The Vote That Changed the Math

The resolution, driven by Louisiana Senator John Kennedy, requires that congressional salaries be held in escrow during any future government shutdown. The mechanism is straightforward: the moment a shutdown begins, lawmakers stop receiving direct pay. Their salaries accumulate in escrow and are released only after Congress does its fundamental job — passing a budget or continuing resolution that reopens the government.

The 99-0 final margin is remarkable by any measure. In an era of near-total partisan gridlock, a vote that leaves only one abstention and zero opposition is almost unheard of on anything touching congressional compensation. The lopsided result suggests that even senators who benefited from the old arrangement could not bring themselves to publicly defend it.

Senator Kennedy’s Long Fight

Kennedy had been pushing this legislation for months. In the aftermath of the record shutdown that ended in fall 2025, he introduced two versions of the pay freeze. The first would hold salaries in escrow during a shutdown and release them — with back pay — once the government reopened. The second was more aggressive: it would have eliminated back pay entirely, meaning lawmakers would permanently lose the income they missed during a shutdown. Kennedy made no apologies for either version. His argument was direct: if the federal workers who keep the government running have to absorb the financial pain of a shutdown, the people responsible for causing it should face the same consequences.

The path to passage was not entirely smooth. Democrats initially blocked the resolution on the Senate floor in early 2026, creating a delay that frustrated Kennedy and shutdown accountability advocates. The Senate Rules Committee had advanced the measure unanimously in December 2025 — zero opposition even there — which made the subsequent floor resistance harder to explain. The blockade ultimately failed. The final 99-0 vote erased any ambiguity about where the Senate stood.

What Still Needs to Happen

The Senate resolution does not become law on its own. The House of Representatives must still pass companion legislation before the pay freeze can take effect. Additionally, the measure is structured to apply after the November 2026 elections, meaning current members of Congress would not face the new consequences until the next Congress is seated. Critics have noted this delayed implementation as a convenient carve-out, while supporters argue it was necessary to secure the votes needed for passage.

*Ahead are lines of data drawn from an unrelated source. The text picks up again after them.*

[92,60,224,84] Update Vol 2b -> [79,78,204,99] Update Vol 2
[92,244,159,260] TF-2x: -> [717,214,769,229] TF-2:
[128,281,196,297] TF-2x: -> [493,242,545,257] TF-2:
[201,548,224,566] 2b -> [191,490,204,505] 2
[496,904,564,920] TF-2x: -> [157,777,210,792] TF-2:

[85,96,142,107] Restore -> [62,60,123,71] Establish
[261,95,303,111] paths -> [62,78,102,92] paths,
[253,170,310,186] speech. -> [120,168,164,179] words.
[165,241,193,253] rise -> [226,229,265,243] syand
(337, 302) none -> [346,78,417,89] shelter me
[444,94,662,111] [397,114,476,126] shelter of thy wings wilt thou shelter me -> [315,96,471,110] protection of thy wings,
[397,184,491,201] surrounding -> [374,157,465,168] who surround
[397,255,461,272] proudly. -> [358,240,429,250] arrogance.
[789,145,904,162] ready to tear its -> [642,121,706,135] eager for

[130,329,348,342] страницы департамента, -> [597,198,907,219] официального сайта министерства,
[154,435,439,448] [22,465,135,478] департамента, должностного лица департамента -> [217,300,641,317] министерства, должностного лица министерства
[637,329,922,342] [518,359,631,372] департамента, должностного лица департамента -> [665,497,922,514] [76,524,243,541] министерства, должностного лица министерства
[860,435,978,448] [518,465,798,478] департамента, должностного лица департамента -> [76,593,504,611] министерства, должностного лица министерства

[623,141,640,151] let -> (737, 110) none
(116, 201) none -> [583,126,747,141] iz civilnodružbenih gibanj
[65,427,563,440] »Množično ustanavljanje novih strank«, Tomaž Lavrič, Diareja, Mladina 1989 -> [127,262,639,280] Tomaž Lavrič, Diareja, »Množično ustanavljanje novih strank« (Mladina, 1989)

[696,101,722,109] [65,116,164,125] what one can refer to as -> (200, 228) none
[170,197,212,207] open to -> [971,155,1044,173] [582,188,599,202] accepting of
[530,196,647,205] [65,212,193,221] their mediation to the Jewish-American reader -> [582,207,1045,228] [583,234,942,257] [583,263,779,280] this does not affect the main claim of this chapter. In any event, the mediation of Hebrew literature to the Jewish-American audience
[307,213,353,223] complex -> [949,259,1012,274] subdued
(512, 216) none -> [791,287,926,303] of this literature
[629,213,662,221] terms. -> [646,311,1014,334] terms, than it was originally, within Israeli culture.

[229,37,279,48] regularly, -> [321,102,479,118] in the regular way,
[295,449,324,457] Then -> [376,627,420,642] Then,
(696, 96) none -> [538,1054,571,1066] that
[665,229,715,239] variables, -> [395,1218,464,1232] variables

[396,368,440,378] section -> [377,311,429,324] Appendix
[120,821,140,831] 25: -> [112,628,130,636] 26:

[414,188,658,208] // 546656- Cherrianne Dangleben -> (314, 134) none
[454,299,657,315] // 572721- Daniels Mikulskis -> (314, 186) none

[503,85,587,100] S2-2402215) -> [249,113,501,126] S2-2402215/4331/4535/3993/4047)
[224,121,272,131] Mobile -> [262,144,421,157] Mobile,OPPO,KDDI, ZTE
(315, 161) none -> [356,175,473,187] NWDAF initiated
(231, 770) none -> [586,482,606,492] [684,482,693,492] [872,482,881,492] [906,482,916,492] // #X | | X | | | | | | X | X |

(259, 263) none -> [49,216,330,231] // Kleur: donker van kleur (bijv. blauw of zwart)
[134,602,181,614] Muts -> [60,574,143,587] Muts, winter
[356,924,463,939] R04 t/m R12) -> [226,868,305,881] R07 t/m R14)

Why This Matters for Federal Workers

For the 800,000 workers who lived through the 2025 record shutdown, the Senate vote is more than symbolic. Many were forced to take out loans, defer rent, or drain savings accounts while waiting for a budget deal in Washington. Some never fully recovered financially from the disruption. The core injustice — that the people who failed to prevent a shutdown faced no personal cost while those who had nothing to do with the decision bore all of it — has grated on federal employees and the public alike for years.

Under the new framework, that accountability gap closes. Congress controls the federal budget. Congress votes on whether the government opens or closes. For the first time, Congress would feel the direct financial pressure of a shutdown rather than simply waiting out political disagreements on a full salary while the rest of the government grinds to a halt.